## Extracted data
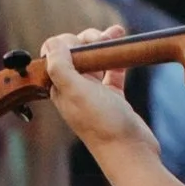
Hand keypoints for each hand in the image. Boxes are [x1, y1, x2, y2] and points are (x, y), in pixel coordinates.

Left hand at [41, 27, 158, 159]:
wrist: (131, 153)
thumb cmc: (103, 124)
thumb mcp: (76, 92)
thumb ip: (60, 66)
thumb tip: (54, 43)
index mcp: (59, 88)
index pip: (53, 55)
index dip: (65, 43)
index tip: (82, 43)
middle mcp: (73, 90)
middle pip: (75, 55)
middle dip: (88, 40)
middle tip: (102, 38)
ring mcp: (94, 94)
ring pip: (95, 60)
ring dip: (104, 44)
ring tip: (117, 32)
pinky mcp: (113, 98)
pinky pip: (112, 72)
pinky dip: (118, 59)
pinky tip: (124, 49)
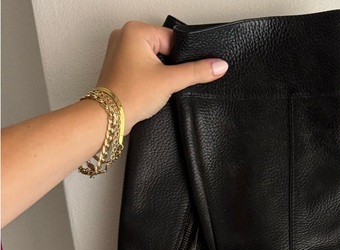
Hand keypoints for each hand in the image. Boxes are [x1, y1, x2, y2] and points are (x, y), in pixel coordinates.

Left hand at [96, 21, 227, 132]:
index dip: (183, 58)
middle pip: (164, 48)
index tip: (185, 72)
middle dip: (170, 66)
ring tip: (153, 86)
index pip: (173, 38)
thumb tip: (218, 65)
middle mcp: (125, 36)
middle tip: (165, 81)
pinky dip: (151, 77)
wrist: (108, 117)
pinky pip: (144, 66)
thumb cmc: (129, 95)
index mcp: (135, 30)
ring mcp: (120, 50)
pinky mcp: (120, 66)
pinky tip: (148, 88)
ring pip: (155, 58)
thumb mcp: (170, 81)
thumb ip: (197, 72)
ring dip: (160, 73)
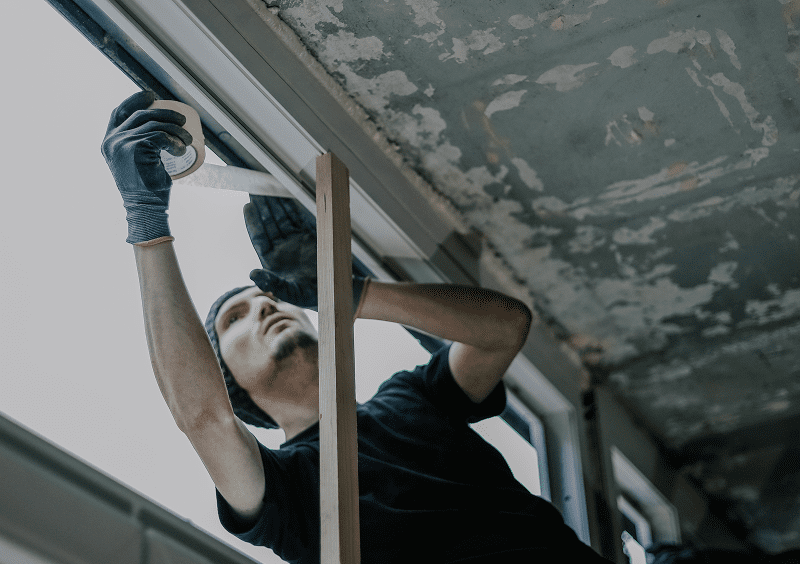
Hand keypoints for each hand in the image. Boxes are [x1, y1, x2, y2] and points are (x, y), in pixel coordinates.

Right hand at [101, 91, 192, 243]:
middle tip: (183, 121)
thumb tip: (157, 128)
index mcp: (108, 142)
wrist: (145, 207)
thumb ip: (137, 146)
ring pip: (154, 125)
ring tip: (188, 141)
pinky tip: (182, 149)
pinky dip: (175, 141)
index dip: (135, 100)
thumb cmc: (146, 188)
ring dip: (176, 130)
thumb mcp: (136, 161)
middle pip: (141, 115)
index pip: (119, 112)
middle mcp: (111, 141)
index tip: (153, 97)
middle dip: (165, 114)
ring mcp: (121, 144)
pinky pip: (160, 135)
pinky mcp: (135, 149)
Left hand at [244, 195, 367, 313]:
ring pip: (281, 218)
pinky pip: (296, 219)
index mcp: (271, 260)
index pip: (259, 237)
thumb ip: (272, 283)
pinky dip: (291, 207)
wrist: (332, 292)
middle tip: (255, 189)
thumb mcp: (290, 293)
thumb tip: (253, 273)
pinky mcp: (307, 236)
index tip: (248, 207)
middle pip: (268, 223)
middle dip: (262, 207)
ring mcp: (293, 241)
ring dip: (274, 204)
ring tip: (267, 188)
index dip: (253, 222)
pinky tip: (284, 196)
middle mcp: (280, 248)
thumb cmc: (309, 296)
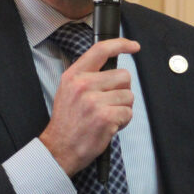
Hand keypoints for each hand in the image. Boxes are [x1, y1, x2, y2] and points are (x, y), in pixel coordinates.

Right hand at [39, 38, 140, 176]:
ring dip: (123, 108)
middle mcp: (83, 85)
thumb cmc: (68, 122)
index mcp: (74, 75)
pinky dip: (123, 121)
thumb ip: (87, 76)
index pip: (100, 50)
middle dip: (122, 90)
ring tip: (106, 116)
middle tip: (108, 103)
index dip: (121, 44)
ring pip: (128, 95)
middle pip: (123, 75)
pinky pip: (128, 112)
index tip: (134, 46)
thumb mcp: (68, 91)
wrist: (59, 149)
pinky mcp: (105, 117)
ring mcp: (94, 101)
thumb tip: (113, 68)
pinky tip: (108, 125)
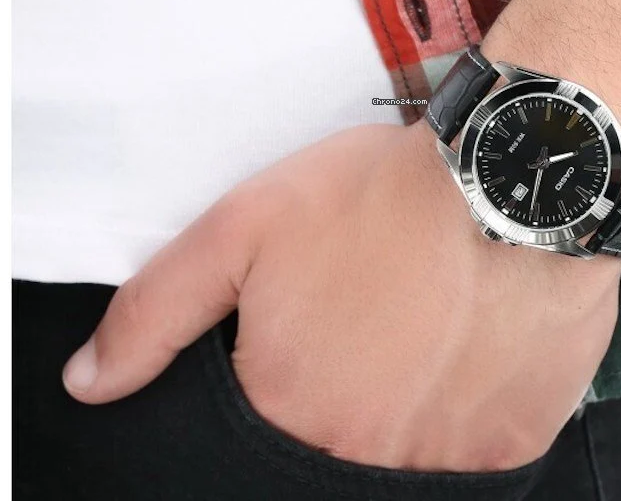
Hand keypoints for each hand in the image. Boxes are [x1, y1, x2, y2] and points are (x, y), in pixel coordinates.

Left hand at [63, 120, 620, 471]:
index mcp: (292, 408)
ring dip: (409, 382)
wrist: (512, 180)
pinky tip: (469, 332)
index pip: (265, 420)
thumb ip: (157, 309)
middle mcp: (364, 452)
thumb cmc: (386, 197)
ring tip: (427, 309)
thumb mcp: (246, 227)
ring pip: (406, 436)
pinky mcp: (510, 443)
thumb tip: (90, 382)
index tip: (324, 320)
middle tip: (379, 305)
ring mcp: (444, 457)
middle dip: (350, 370)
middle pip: (338, 430)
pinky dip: (465, 393)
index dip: (292, 359)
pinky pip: (470, 438)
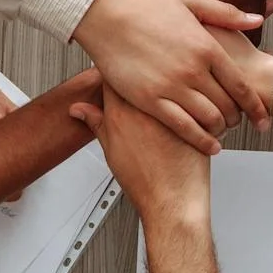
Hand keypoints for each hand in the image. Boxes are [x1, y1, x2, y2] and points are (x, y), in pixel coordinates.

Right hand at [69, 86, 208, 224]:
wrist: (171, 202)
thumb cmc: (143, 182)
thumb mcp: (111, 151)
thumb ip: (95, 123)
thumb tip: (78, 109)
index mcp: (120, 112)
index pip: (114, 75)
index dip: (118, 71)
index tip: (120, 72)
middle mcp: (145, 107)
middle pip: (143, 74)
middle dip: (143, 74)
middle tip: (144, 83)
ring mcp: (171, 110)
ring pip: (169, 82)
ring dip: (167, 84)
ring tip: (167, 96)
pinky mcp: (194, 116)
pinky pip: (191, 97)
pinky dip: (189, 99)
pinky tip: (188, 109)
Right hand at [71, 0, 265, 154]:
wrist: (105, 19)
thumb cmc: (144, 10)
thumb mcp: (190, 2)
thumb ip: (226, 13)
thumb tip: (257, 21)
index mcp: (205, 47)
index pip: (241, 86)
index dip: (256, 107)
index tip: (263, 120)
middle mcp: (192, 69)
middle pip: (228, 106)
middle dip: (237, 120)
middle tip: (237, 124)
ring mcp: (172, 86)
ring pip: (209, 119)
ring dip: (220, 131)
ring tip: (220, 132)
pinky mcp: (150, 100)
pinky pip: (184, 127)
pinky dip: (201, 141)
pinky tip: (209, 146)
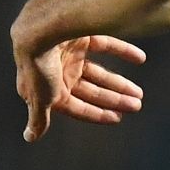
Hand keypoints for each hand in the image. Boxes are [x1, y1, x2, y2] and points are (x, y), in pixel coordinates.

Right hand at [14, 33, 145, 142]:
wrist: (39, 31)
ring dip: (120, 83)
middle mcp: (61, 73)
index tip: (118, 118)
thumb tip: (29, 138)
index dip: (98, 114)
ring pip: (100, 72)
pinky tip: (140, 58)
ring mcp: (71, 55)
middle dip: (115, 100)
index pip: (78, 106)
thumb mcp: (39, 98)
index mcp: (50, 90)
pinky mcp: (81, 37)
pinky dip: (124, 51)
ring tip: (139, 92)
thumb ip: (39, 118)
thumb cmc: (38, 68)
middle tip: (137, 105)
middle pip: (93, 90)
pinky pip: (106, 44)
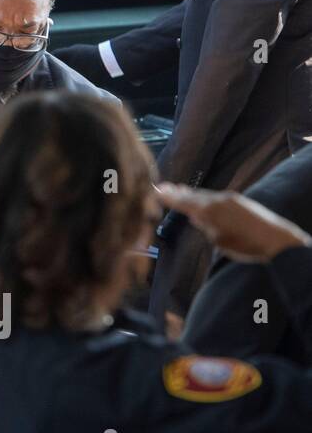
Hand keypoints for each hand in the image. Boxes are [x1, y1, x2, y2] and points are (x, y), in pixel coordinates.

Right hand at [157, 183, 311, 262]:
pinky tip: (200, 198)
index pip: (183, 202)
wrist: (276, 239)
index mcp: (208, 212)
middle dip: (177, 192)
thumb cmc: (245, 246)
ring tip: (177, 189)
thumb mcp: (219, 240)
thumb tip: (195, 218)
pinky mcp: (237, 200)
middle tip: (162, 186)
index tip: (155, 191)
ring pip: (203, 195)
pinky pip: (214, 196)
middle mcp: (216, 201)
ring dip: (190, 193)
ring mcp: (228, 198)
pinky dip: (203, 196)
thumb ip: (205, 227)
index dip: (168, 198)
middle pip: (192, 195)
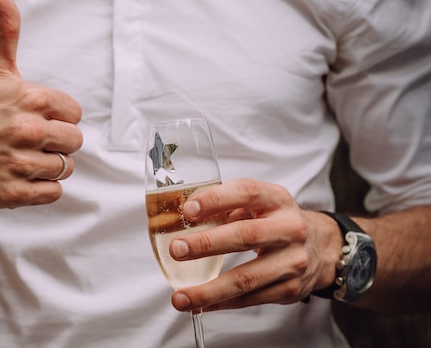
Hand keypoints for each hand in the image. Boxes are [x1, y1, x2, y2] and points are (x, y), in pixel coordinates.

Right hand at [0, 0, 82, 208]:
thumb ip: (6, 30)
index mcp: (31, 100)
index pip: (75, 113)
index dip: (59, 116)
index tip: (38, 116)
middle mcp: (28, 132)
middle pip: (75, 142)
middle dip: (58, 141)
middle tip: (32, 138)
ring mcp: (20, 165)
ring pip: (66, 167)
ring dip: (50, 164)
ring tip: (25, 156)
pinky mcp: (15, 194)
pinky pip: (54, 192)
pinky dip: (42, 187)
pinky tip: (22, 174)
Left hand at [168, 178, 340, 310]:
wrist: (321, 247)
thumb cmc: (276, 221)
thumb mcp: (259, 203)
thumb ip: (227, 206)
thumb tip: (182, 218)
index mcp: (277, 199)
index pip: (246, 192)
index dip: (216, 200)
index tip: (188, 210)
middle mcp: (289, 228)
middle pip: (245, 236)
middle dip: (206, 244)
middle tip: (177, 250)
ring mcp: (292, 261)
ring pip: (246, 278)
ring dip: (208, 290)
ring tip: (180, 297)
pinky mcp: (291, 289)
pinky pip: (250, 299)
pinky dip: (221, 303)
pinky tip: (199, 305)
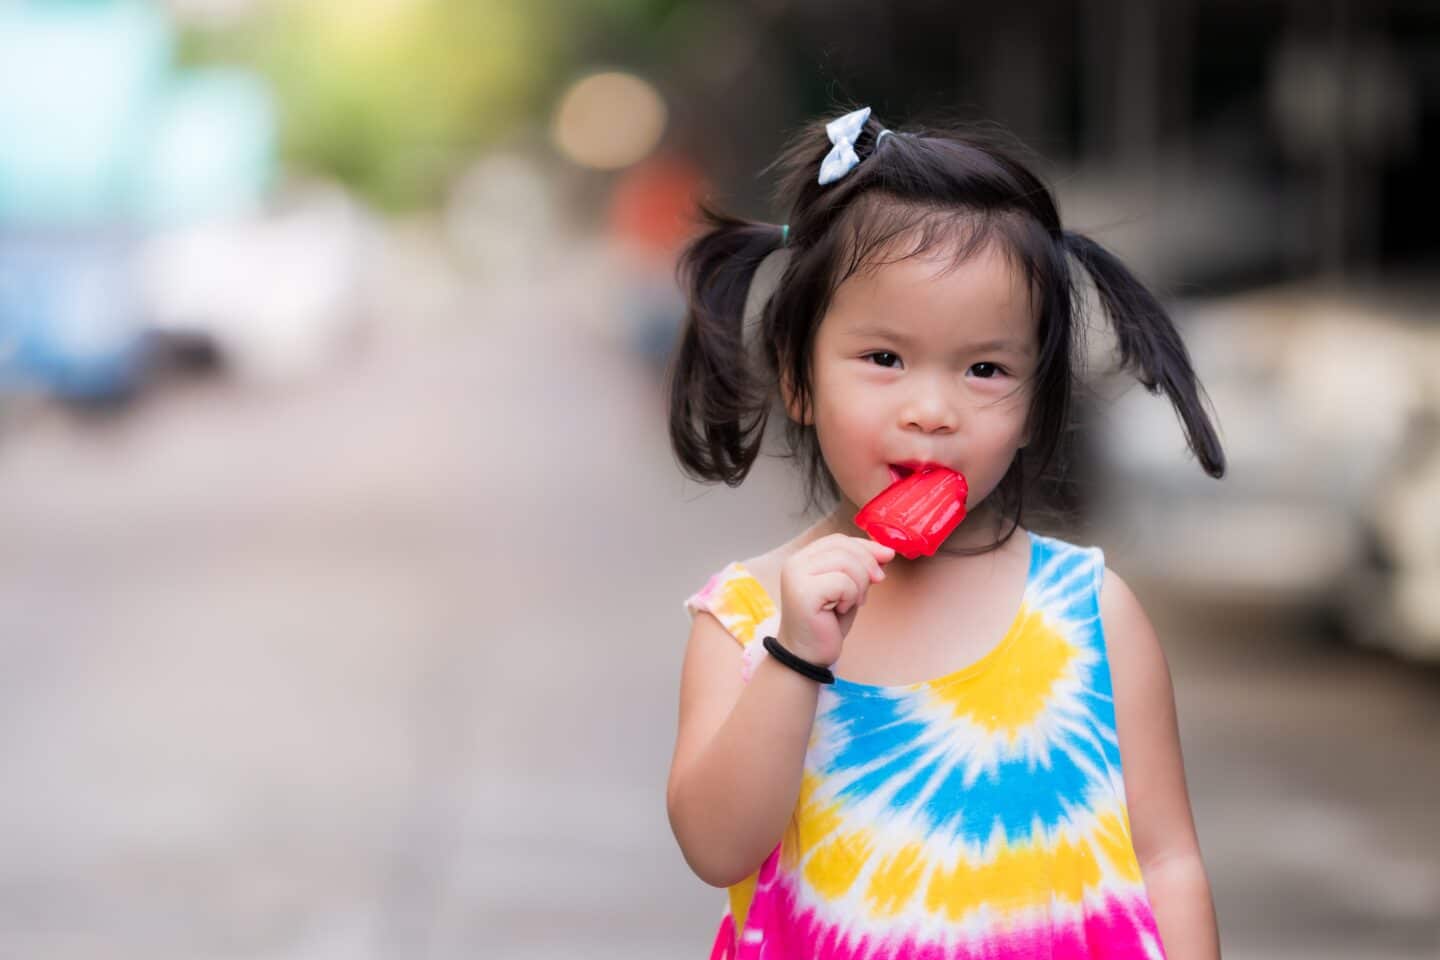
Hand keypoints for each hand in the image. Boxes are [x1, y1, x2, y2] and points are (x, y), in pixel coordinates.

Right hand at [776, 534, 894, 666]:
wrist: (807, 656)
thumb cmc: (826, 624)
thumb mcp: (848, 588)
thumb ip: (860, 568)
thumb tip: (886, 552)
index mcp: (803, 558)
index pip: (839, 540)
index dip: (865, 546)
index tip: (886, 558)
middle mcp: (795, 563)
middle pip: (844, 547)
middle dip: (867, 566)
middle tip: (870, 589)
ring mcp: (796, 576)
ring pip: (846, 563)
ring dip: (859, 585)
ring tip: (850, 603)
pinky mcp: (803, 593)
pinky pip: (843, 583)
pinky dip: (850, 597)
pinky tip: (839, 610)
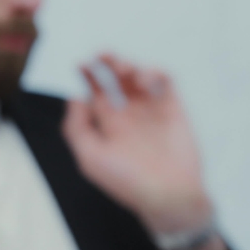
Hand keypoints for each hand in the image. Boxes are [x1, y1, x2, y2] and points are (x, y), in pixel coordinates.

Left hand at [62, 54, 210, 233]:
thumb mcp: (90, 158)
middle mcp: (130, 116)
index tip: (81, 64)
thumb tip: (75, 98)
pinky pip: (165, 81)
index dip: (88, 76)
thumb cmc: (126, 182)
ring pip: (139, 76)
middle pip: (117, 80)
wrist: (167, 195)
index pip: (97, 94)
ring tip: (123, 69)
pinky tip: (144, 81)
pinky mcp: (173, 109)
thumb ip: (76, 128)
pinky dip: (154, 72)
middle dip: (108, 63)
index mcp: (109, 127)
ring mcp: (152, 111)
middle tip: (102, 55)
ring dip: (129, 66)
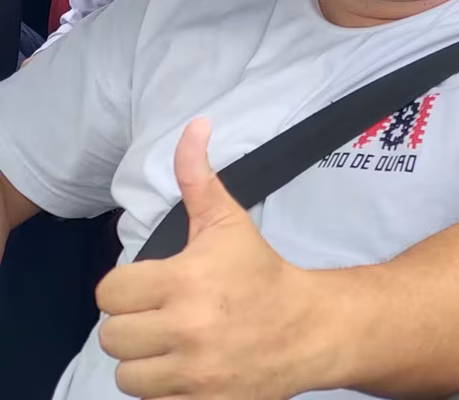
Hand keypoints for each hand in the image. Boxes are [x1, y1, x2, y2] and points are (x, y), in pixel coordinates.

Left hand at [97, 119, 338, 398]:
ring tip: (173, 343)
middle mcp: (185, 329)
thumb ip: (198, 176)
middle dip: (134, 323)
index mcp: (185, 280)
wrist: (307, 327)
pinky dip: (164, 389)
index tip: (152, 283)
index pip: (110, 292)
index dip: (128, 286)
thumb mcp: (228, 220)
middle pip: (112, 337)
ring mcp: (193, 374)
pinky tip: (186, 367)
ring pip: (127, 377)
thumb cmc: (260, 270)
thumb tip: (193, 126)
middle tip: (163, 313)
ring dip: (145, 360)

## Exercise
Count the lines above in which the word "Right" appears, then state only that count.

## Exercise solution
8